Thursday, July 05, 2012 2:01:44 AM

Post# of 7508
Efrky check this out

Lots of interesting data ou there to be sure however, if we tighten our focus and use department of energy figures as they apply to coal instead of “energy in general”. We can focus on what we mine what we sell, and where it goes. An important dynamic in this arena is natural gas prices. Currently there is a “glut” of natural gas. Natural gas prices are far below what it takes to produce in. In business… that has to rapidly change or else…If you read my article in seeking alpha
http://seekingalpha.com/instablog/344781...
an interesting scenario is taking place..
Coal exports http://www.eia.gov/todayinenergy/detail....

* Records shown
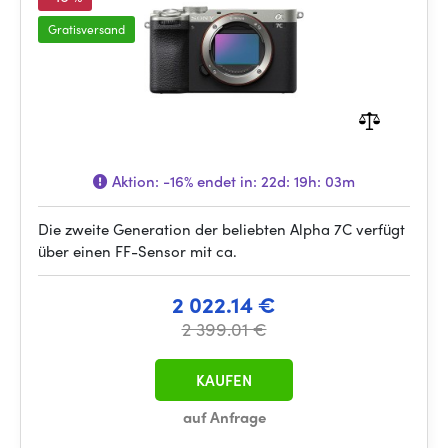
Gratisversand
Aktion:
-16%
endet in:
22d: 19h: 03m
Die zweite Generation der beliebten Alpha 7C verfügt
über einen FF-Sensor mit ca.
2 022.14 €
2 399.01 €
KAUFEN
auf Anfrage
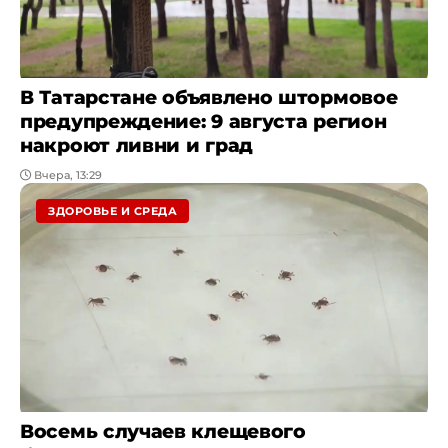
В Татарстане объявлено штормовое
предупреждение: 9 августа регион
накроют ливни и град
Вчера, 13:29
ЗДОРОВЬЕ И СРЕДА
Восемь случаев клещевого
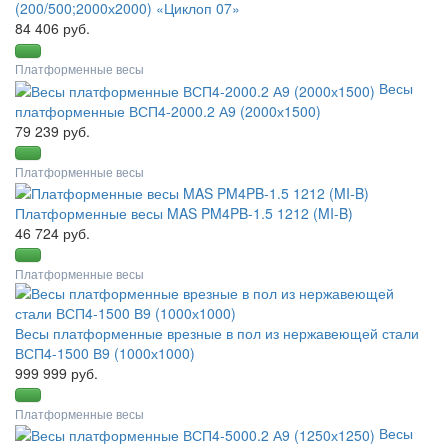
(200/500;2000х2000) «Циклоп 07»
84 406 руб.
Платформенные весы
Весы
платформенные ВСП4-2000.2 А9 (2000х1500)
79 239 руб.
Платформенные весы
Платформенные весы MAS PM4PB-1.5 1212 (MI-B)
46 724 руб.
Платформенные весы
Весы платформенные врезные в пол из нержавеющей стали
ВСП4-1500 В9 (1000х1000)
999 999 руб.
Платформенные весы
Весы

* What is needed
Reproduce the forum post on coal and natural gas from "Thursday, July 05, 2012" up to and including "is taking place..", substituting "surplus" for "glut". The records have no connection to the forum post on coal and natural gas.

* Your solution
Thursday, July 05, 2012 2:01:44 AM

Post# of 7508
Efrky check this out

Lots of interesting data ou there to be sure however, if we tighten our focus and use department of energy figures as they apply to coal instead of “energy in general”. We can focus on what we mine what we sell, and where it goes. An important dynamic in this arena is natural gas prices. Currently there is a “surplus” of natural gas. Natural gas prices are far below what it takes to produce in. In business… that has to rapidly change or else…If you read my article in seeking alpha
http://seekingalpha.com/instablog/344781...
an interesting scenario is taking place..